Your output should be exactly the lines from the one containing "black book [668,326,734,365]" through the final line of the following data, please, with no pictures.

┏━━

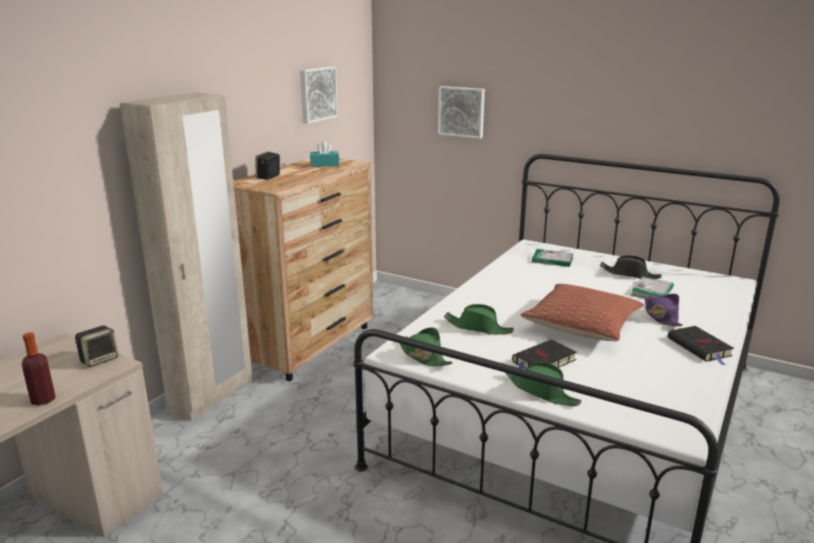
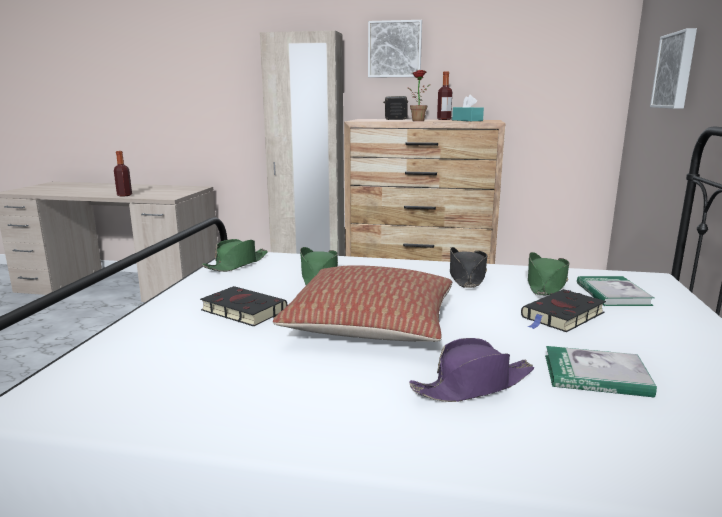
camera: 70 degrees right, 5 degrees down
speaker [75,326,119,367] -> none
picture [300,66,338,124] -> picture moved to [368,20,422,77]
green hat [506,362,582,406] -> green hat moved to [528,252,569,295]
black hat [600,255,662,279] -> black hat moved to [450,247,487,288]
black book [668,326,734,365] -> black book moved to [521,289,606,332]
none -> potted plant [407,70,431,121]
none -> bottle [437,72,452,120]

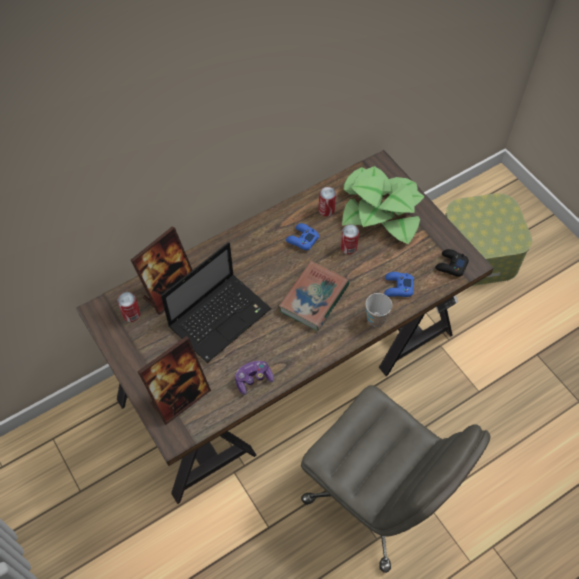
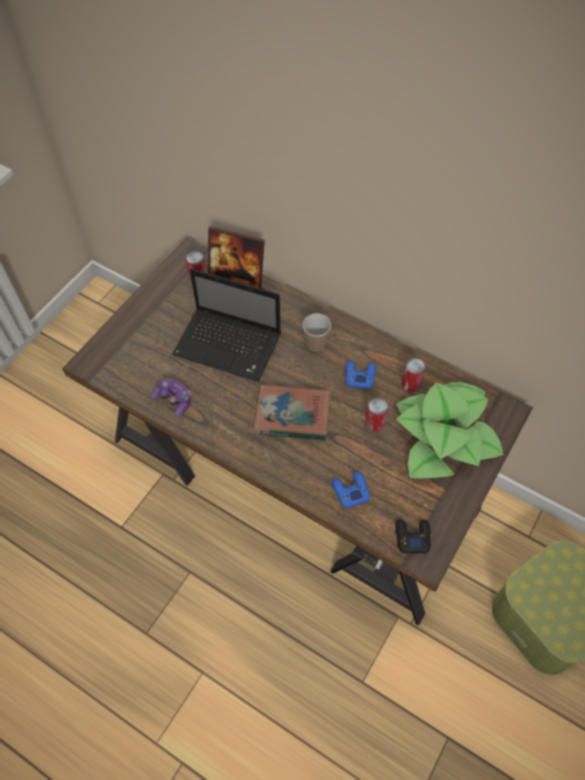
camera: 65 degrees right, 0 degrees up
picture frame [137,336,211,425] -> none
grey office chair [301,385,491,573] -> none
cup [365,293,392,327] -> cup moved to [303,313,331,351]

┗━━

■ **RESULT OF THE EXERCISE**
black book [668,326,734,365] -> black book moved to [521,289,606,332]
none -> potted plant [407,70,431,121]
none -> bottle [437,72,452,120]

camera: 65 degrees right, 0 degrees up
picture frame [137,336,211,425] -> none
grey office chair [301,385,491,573] -> none
cup [365,293,392,327] -> cup moved to [303,313,331,351]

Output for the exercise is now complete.